» Job
Count the lines in the items below that contain the word "times", and reply with only the number.

» Task data
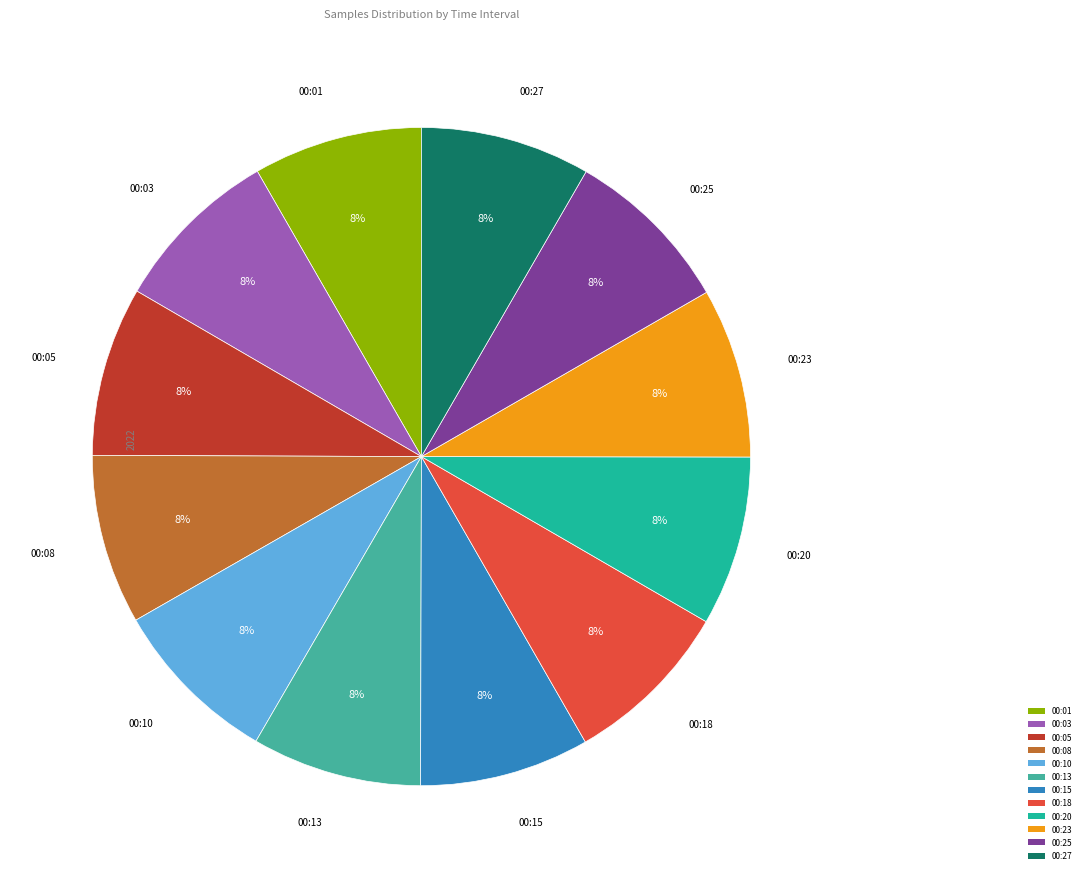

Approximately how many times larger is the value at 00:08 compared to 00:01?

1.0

--

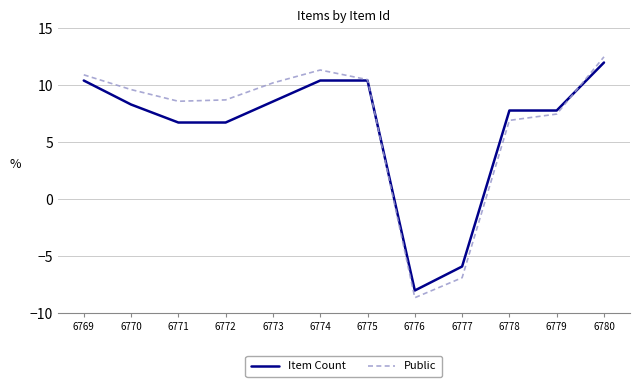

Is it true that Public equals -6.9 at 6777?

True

==

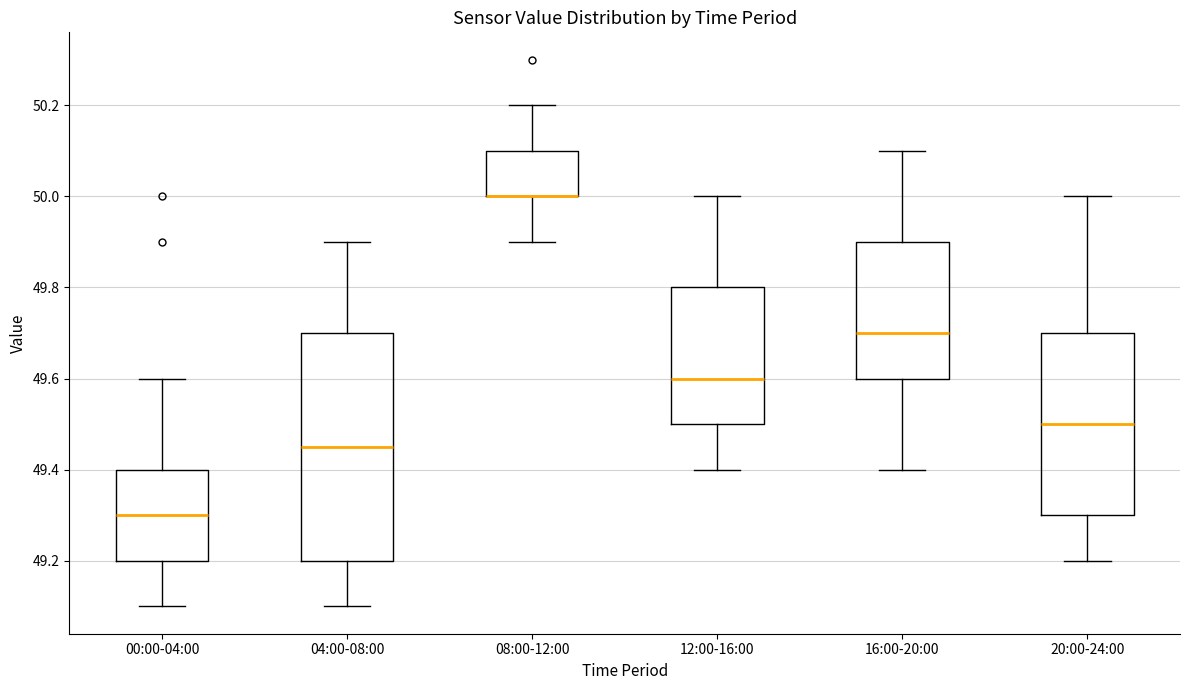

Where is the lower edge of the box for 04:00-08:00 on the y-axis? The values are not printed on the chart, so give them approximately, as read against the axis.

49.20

» Task answer
1